### Document passage
==============================

To further explore the childbearing potential of women with MPN we performed a study where women with a diagnosis of an MPN 1973-2018, aged 15-44 at diagnosis, were matched by age and year of birth to four population controls, free of MPN. Matching date was at MPN diagnosis, and follow up started 40 weeks after MPN diagnosis/matching date, thus excluding patients and controls that were pregnant at diagnosis. Patients and controls were followed until childbirth or censored at death, emigration, diagnosis of other hematologic malignancy, when turning 45 years old, or at the end of study, December 31st 2018, whichever occurred first. National health registers were used; Swedish Cancer Register and Patient Register to identify MPN patients, Register of Total population for identification of controls and migration data, and Multi-Generation Register to identify live births. Stillbirths were collected from the Medical Birth Register and miscarriages were collected from the Patient register. A flexible parametric model was applied, adjusting for matching variables, calendar period (1973-1988, 1989-2003 and 2004-2018) and age category at diagnosis (15-25, 26-35 and 36-44 years). Primary outcome was live childbirth after MPN diagnosis.

We identified 1,141 women with MPN and 4,564 controls with a mean age of 34 years at MPN diagnosis. Exclusion prior to start of follow up occurred in 730 women leaving 4,975 women left for analysis, 953 with MPN and 4,022 controls. Cause of exclusion was childbirth within 40 weeks of MPN diagnosis in 61 women with MPN and 189 controls. Regarding type of MPN, 24% were polycythemia vera patients, 54% essential thrombocythemia, 11% primary myelofibrosis and 12% MPN unclassifiable. Patients and controls were followed for 0-27.3 years, together collecting 25,532 person-years, and gave birth to 1,116 children. At MPN diagnosis mean number of previous live childbirths was 1.3 in women with MPN and 1.4 in controls, 61% of the women with MPN were parous at diagnosis and 67% of controls. Among those diagnosed 1989 and later, during the last 2 years prior to diagnosis, 2.5% of MPN patients and 1.9% of controls experienced at least one miscarriage.

==============================

### Data provided
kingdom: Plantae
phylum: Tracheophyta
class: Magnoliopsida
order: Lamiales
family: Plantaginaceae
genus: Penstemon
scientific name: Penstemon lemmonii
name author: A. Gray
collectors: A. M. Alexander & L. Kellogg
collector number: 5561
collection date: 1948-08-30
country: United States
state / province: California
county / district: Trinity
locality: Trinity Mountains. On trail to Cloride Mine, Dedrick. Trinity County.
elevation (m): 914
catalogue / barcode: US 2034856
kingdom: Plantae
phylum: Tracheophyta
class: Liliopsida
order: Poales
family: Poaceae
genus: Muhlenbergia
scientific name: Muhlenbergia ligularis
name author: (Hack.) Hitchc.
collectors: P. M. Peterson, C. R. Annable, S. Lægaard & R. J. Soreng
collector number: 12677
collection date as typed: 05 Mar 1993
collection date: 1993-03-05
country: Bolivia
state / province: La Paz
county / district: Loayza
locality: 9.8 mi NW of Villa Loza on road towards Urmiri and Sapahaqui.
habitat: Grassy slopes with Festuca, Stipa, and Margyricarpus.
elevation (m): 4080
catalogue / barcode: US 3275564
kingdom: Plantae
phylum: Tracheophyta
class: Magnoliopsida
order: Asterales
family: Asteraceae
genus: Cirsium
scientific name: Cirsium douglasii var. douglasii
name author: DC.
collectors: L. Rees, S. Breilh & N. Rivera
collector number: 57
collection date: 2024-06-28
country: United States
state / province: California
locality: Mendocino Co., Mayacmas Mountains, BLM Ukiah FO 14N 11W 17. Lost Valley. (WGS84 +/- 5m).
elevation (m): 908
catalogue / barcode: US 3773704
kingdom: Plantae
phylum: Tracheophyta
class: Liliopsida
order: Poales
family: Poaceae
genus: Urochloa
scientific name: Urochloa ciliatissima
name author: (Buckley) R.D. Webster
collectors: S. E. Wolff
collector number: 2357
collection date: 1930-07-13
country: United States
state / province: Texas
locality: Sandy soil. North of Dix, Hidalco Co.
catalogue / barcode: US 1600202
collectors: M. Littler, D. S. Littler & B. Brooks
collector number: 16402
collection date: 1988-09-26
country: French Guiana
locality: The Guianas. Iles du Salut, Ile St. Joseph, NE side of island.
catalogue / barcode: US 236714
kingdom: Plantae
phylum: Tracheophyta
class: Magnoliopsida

==============================

### Task instructions
(A) In the passage on childbearing in women with MPN, what percentage of the women with MPN had essential thrombocythemia?
(B) Go on with the passage on childbearing in women with MPN, picking up after its last sentence.
The listing comes from a separate source, unrelated to the text.

### Answers for each item
(A) 54%

(B)
Compared to childbirth patterns in controls, MPN patients had 28% lower rate of giving birth to a living child, hazard ratio was 0.72 with 95% confidence interval of 0.61-0.85, using a proportional hazards model. Birth rate per 1000 person-years was estimated using a non-proportional model, Figure 1. The HR of childbirth after MPN diagnosis in relation to follow-up time is shown in Figure 2. Of the women reaching age 45 during the study period, 17% of the MPN patients never had a child (before or after MPN diagnosis), the corresponding number in controls was 13%. The mean total number of children per women of those reaching age 45 during the study period, was 1.8 in the MPN cohort and 2.0 in population controls. There were one stillbirth in the MPN patients and 6 in the controls during follow-up.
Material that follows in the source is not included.